I hesitate in answering, not eager to give too many details away. I have to play this situation with my cards held close. “Twenty-two,” I respond because I can’t think of how it can hurt me.
“Time is ticking.”
And I’m afraid I know exactly what he’s saying.
We drive for ten minutes and pull onto a dirt driveway, much like Ian’s. The air smells murky and wet. We’re back in swamp territory. I look out the front window. The moon shines bright and full behind what looks to be another plantation style house.
Elijah Conrath’s home. Before he was killed.
“I thought this was once a plantation,” I say as I observe the standing water and the decrepit trees rising from the muck. “Now it’s a swamp. How did that happen?”
“Curses are one of those things not only found in fairytales and horror stories,” Markov says.
“You mean witches are real, too?” I ask. I’m calm on the outside, but internally, I’m freaking out. I’ve barely gotten my head around vampires—I think witches might send me over the edge.
“If they are, they’ve kept themselves entirely hidden for all of time,” Jasmine says. “Witches, the universe, karma. There is something out there and it has a wicked sense of justice.”
This is an entire story, huge and complicated, but we’re almost to the House, and my attention is focused to it.
As we pull closer, I see that this house is not like my own.
The white paint is peeling and falling from the walls and pillars.

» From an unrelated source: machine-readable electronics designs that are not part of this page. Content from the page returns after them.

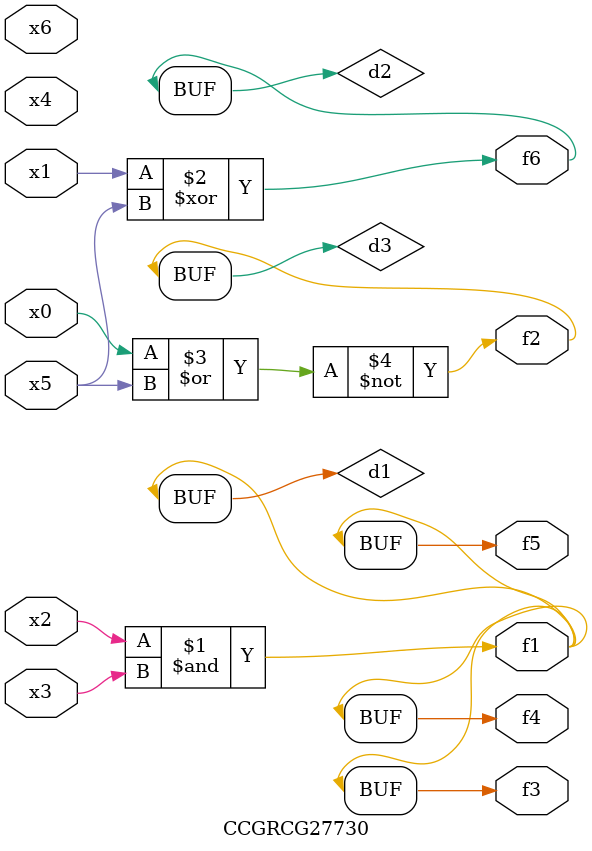
<source format=v>
module CCGRCG27730(
	input x0, x1, x2, x3, x4, x5, x6,
	output f1, f2, f3, f4, f5, f6
);

	wire d1, d2, d3;

	and (d1, x2, x3);
	xor (d2, x1, x5);
	nor (d3, x0, x5);
	assign f1 = d1;
	assign f2 = d3;
	assign f3 = d1;
	assign f4 = d1;
	assign f5 = d1;
	assign f6 = d2;
endmodule

</source>
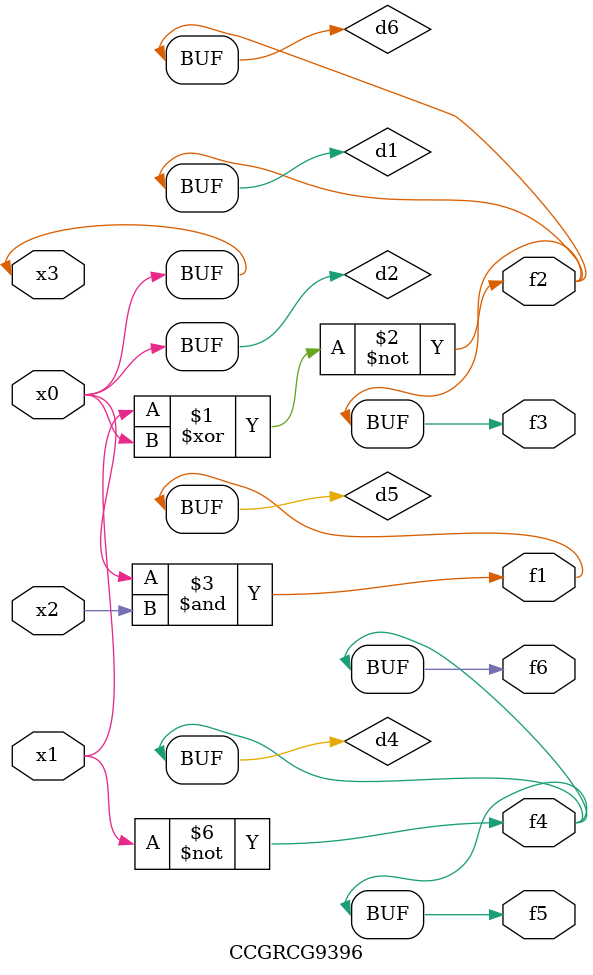
<source format=v>
module CCGRCG9396(
	input x0, x1, x2, x3,
	output f1, f2, f3, f4, f5, f6
);

	wire d1, d2, d3, d4, d5, d6;

	xnor (d1, x1, x3);
	buf (d2, x0, x3);
	nand (d3, x0, x2);
	not (d4, x1);
	nand (d5, d3);
	or (d6, d1);
	assign f1 = d5;
	assign f2 = d6;
	assign f3 = d6;
	assign f4 = d4;
	assign f5 = d4;
	assign f6 = d4;
endmodule

</source>
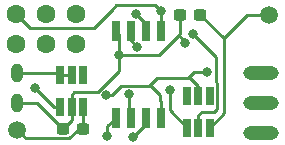
<source format=gbr>
G04 #@! TF.GenerationSoftware,KiCad,Pcbnew,7.0.3*
G04 #@! TF.CreationDate,2023-07-10T18:08:12+01:00*
G04 #@! TF.ProjectId,attiny85_ws2812_touch,61747469-6e79-4383-955f-777332383132,rev?*
G04 #@! TF.SameCoordinates,Original*
G04 #@! TF.FileFunction,Copper,L1,Top*
G04 #@! TF.FilePolarity,Positive*
%FSLAX46Y46*%
G04 Gerber Fmt 4.6, Leading zero omitted, Abs format (unit mm)*
G04 Created by KiCad (PCBNEW 7.0.3) date 2023-07-10 18:08:12*
%MOMM*%
%LPD*%
G01*
G04 APERTURE LIST*
G04 Aperture macros list*
%AMRoundRect*
0 Rectangle with rounded corners*
0 $1 Rounding radius*
0 $2 $3 $4 $5 $6 $7 $8 $9 X,Y pos of 4 corners*
0 Add a 4 corners polygon primitive as box body*
4,1,4,$2,$3,$4,$5,$6,$7,$8,$9,$2,$3,0*
0 Add four circle primitives for the rounded corners*
1,1,$1+$1,$2,$3*
1,1,$1+$1,$4,$5*
1,1,$1+$1,$6,$7*
1,1,$1+$1,$8,$9*
0 Add four rect primitives between the rounded corners*
20,1,$1+$1,$2,$3,$4,$5,0*
20,1,$1+$1,$4,$5,$6,$7,0*
20,1,$1+$1,$6,$7,$8,$9,0*
20,1,$1+$1,$8,$9,$2,$3,0*%
G04 Aperture macros list end*
G04 #@! TA.AperFunction,SMDPad,CuDef*
%ADD10R,0.650000X1.700000*%
G04 #@! TD*
G04 #@! TA.AperFunction,ComponentPad*
%ADD11O,1.000000X1.600000*%
G04 #@! TD*
G04 #@! TA.AperFunction,ComponentPad*
%ADD12O,3.000000X1.200000*%
G04 #@! TD*
G04 #@! TA.AperFunction,ComponentPad*
%ADD13C,1.500000*%
G04 #@! TD*
G04 #@! TA.AperFunction,SMDPad,CuDef*
%ADD14R,0.650000X1.560000*%
G04 #@! TD*
G04 #@! TA.AperFunction,SMDPad,CuDef*
%ADD15RoundRect,0.237500X-0.300000X-0.237500X0.300000X-0.237500X0.300000X0.237500X-0.300000X0.237500X0*%
G04 #@! TD*
G04 #@! TA.AperFunction,ComponentPad*
%ADD16C,1.600000*%
G04 #@! TD*
G04 #@! TA.AperFunction,SMDPad,CuDef*
%ADD17RoundRect,0.237500X0.300000X0.237500X-0.300000X0.237500X-0.300000X-0.237500X0.300000X-0.237500X0*%
G04 #@! TD*
G04 #@! TA.AperFunction,ViaPad*
%ADD18C,0.800000*%
G04 #@! TD*
G04 #@! TA.AperFunction,Conductor*
%ADD19C,0.250000*%
G04 #@! TD*
G04 APERTURE END LIST*
D10*
X133934200Y-72956400D03*
X132664200Y-72956400D03*
X131394200Y-72956400D03*
X130124200Y-72956400D03*
X130124200Y-80256400D03*
X131394200Y-80256400D03*
X132664200Y-80256400D03*
X133934200Y-80256400D03*
D11*
X121767600Y-78994000D03*
X121767600Y-76454000D03*
D12*
X142443200Y-81584800D03*
X142443200Y-76504800D03*
X142443200Y-79044800D03*
D13*
X143129000Y-71602600D03*
D14*
X125455600Y-79349600D03*
X126405600Y-79349600D03*
X127355600Y-79349600D03*
X127355600Y-76649600D03*
X126405600Y-76649600D03*
X125455600Y-76649600D03*
D15*
X135587400Y-71551800D03*
X137312400Y-71551800D03*
D16*
X126796800Y-71526400D03*
X126796800Y-74066400D03*
X124256800Y-71526400D03*
X124256800Y-74066400D03*
X121716800Y-71526400D03*
X121716800Y-74066400D03*
D17*
X127405300Y-81229200D03*
X125680300Y-81229200D03*
D13*
X121818400Y-81330800D03*
D14*
X136194800Y-81109800D03*
X137144800Y-81109800D03*
X138094800Y-81109800D03*
X138094800Y-78409800D03*
X137144800Y-78409800D03*
X136194800Y-78409800D03*
D18*
X136030074Y-73938960D03*
X130403600Y-74980800D03*
X131943466Y-74256729D03*
X131267200Y-78296100D03*
X129438400Y-81838800D03*
X133934200Y-71221600D03*
X136677400Y-73177400D03*
X134721600Y-77901800D03*
X131826000Y-71459900D03*
X129354543Y-78375255D03*
X137896600Y-76377800D03*
X123342400Y-77774800D03*
X131572000Y-81889600D03*
D19*
X130403600Y-74980800D02*
X133781800Y-74980800D01*
X133781800Y-74980800D02*
X135470900Y-73291700D01*
X127405300Y-81229200D02*
X127013295Y-81229200D01*
X127355600Y-79349600D02*
X127355600Y-81179500D01*
X126213295Y-82029200D02*
X122516800Y-82029200D01*
X127355600Y-81179500D02*
X127405300Y-81229200D01*
X122516800Y-82029200D02*
X121818400Y-81330800D01*
X127013295Y-81229200D02*
X126213295Y-82029200D01*
X126405600Y-80503900D02*
X126405600Y-79349600D01*
X126645600Y-78079600D02*
X128625600Y-78079600D01*
X130403600Y-74980800D02*
X130403600Y-73235800D01*
X126405600Y-79349600D02*
X126405600Y-78319600D01*
X136030074Y-73850874D02*
X135470900Y-73291700D01*
X130403600Y-73235800D02*
X130124200Y-72956400D01*
X130403600Y-76301600D02*
X130403600Y-74980800D01*
X125680300Y-81229200D02*
X126405600Y-80503900D01*
X123445100Y-78994000D02*
X125680300Y-81229200D01*
X126405600Y-78319600D02*
X126645600Y-78079600D01*
X136030074Y-73938960D02*
X136030074Y-73850874D01*
X135587400Y-73175200D02*
X135470900Y-73291700D01*
X128625600Y-78079600D02*
X130403600Y-76301600D01*
X121767600Y-78994000D02*
X123445100Y-78994000D01*
X135587400Y-71551800D02*
X135587400Y-73175200D01*
X131394200Y-72956400D02*
X131394200Y-73707463D01*
X131394200Y-73707463D02*
X131943466Y-74256729D01*
X131267200Y-80129400D02*
X131394200Y-80256400D01*
X131267200Y-78296100D02*
X131267200Y-80129400D01*
X129438400Y-80942200D02*
X130124200Y-80256400D01*
X129438400Y-81838800D02*
X129438400Y-80942200D01*
X138658600Y-75158600D02*
X136677400Y-73177400D01*
X138744800Y-77353000D02*
X138658600Y-77266800D01*
X137417800Y-79806800D02*
X138226800Y-79806800D01*
X133448000Y-70735400D02*
X133934200Y-71221600D01*
X130178600Y-70735400D02*
X133448000Y-70735400D01*
X138744800Y-79514800D02*
X138744800Y-77353000D01*
X128262600Y-72651400D02*
X129794000Y-71120000D01*
X138226800Y-79806800D02*
X138452800Y-79806800D01*
X138452800Y-79806800D02*
X138744800Y-79514800D01*
X138658600Y-77266800D02*
X138658600Y-75158600D01*
X137144800Y-81109800D02*
X137144800Y-80079800D01*
X129794000Y-71120000D02*
X130178600Y-70735400D01*
X133934200Y-72956400D02*
X133934200Y-71221600D01*
X137144800Y-80079800D02*
X137417800Y-79806800D01*
X122841800Y-72651400D02*
X128262600Y-72651400D01*
X121716800Y-71526400D02*
X122841800Y-72651400D01*
X132664200Y-72298100D02*
X131826000Y-71459900D01*
X132664200Y-72956400D02*
X132664200Y-72298100D01*
X136194800Y-81109800D02*
X134721600Y-79636600D01*
X134721600Y-79636600D02*
X134721600Y-77901800D01*
X125455600Y-76649600D02*
X126405600Y-76649600D01*
X121767600Y-76454000D02*
X125260000Y-76454000D01*
X125260000Y-76454000D02*
X125455600Y-76649600D01*
X137144800Y-78409800D02*
X137144800Y-77604800D01*
X136451200Y-76911200D02*
X136271000Y-76911200D01*
X133934200Y-78867000D02*
X133934200Y-80256400D01*
X125455600Y-79349600D02*
X124917200Y-79349600D01*
X124917200Y-79349600D02*
X123342400Y-77774800D01*
X134543800Y-76911200D02*
X133629400Y-76911200D01*
X133629400Y-76911200D02*
X132969000Y-77571600D01*
X137144800Y-77604800D02*
X136451200Y-76911200D01*
X133908800Y-78333600D02*
X133908800Y-78841600D01*
X129803145Y-78375255D02*
X130606800Y-77571600D01*
X132969000Y-77571600D02*
X133146800Y-77571600D01*
X136804400Y-76377800D02*
X136271000Y-76911200D01*
X130606800Y-77571600D02*
X132969000Y-77571600D01*
X133146800Y-77571600D02*
X133908800Y-78333600D01*
X137896600Y-76377800D02*
X136804400Y-76377800D01*
X129354543Y-78375255D02*
X129803145Y-78375255D01*
X136271000Y-76911200D02*
X134543800Y-76911200D01*
X133908800Y-78841600D02*
X133934200Y-78867000D01*
X131572000Y-81889600D02*
X132664200Y-80797400D01*
X132664200Y-80797400D02*
X132664200Y-80256400D01*
X139293600Y-73533000D02*
X139293600Y-73609200D01*
X139293600Y-79911000D02*
X138094800Y-81109800D01*
X137312400Y-71551800D02*
X139293600Y-73533000D01*
X141224000Y-71602600D02*
X139293600Y-73533000D01*
X139293600Y-73609200D02*
X139293600Y-79911000D01*
X143129000Y-71602600D02*
X141224000Y-71602600D01*
M02*

</source>
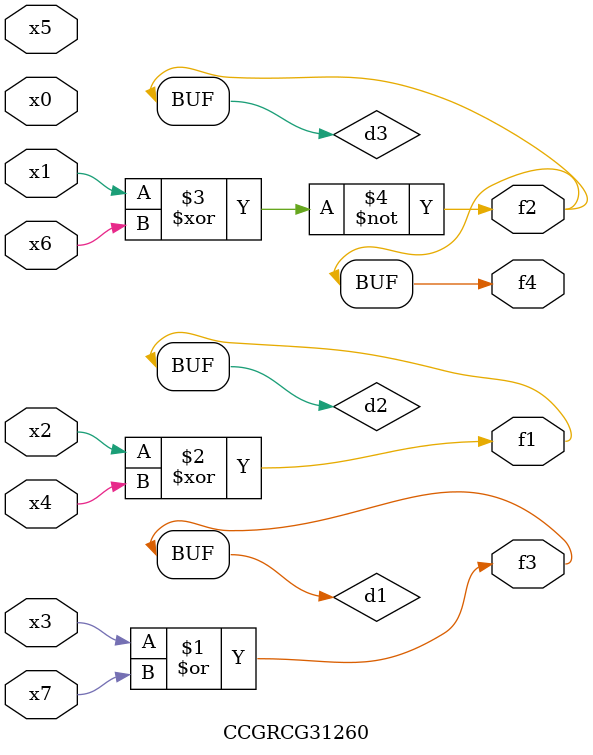
<source format=v>
module CCGRCG31260(
	input x0, x1, x2, x3, x4, x5, x6, x7,
	output f1, f2, f3, f4
);

	wire d1, d2, d3;

	or (d1, x3, x7);
	xor (d2, x2, x4);
	xnor (d3, x1, x6);
	assign f1 = d2;
	assign f2 = d3;
	assign f3 = d1;
	assign f4 = d3;
endmodule

</source>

A tree looks like it has taken over the north side of the building. There are branches poking into several broken windows. The porch looks like it is sagging and half ready to collapse. Black streaks lick here and there, evidence of the fire that happened more than a century ago.
The House is shameful in more than one way.
The limos park in the front, the doors open, and the vampires file out.
Someone opens the grand but dirty front door. The entry was once majestic, but the marble floor is cracked in multiple places. The chandelier is missing crystals. And the entire place is dark because the windows have been covered. Soft lamps glow here and there, and I’m sure they’re lit for my benefit.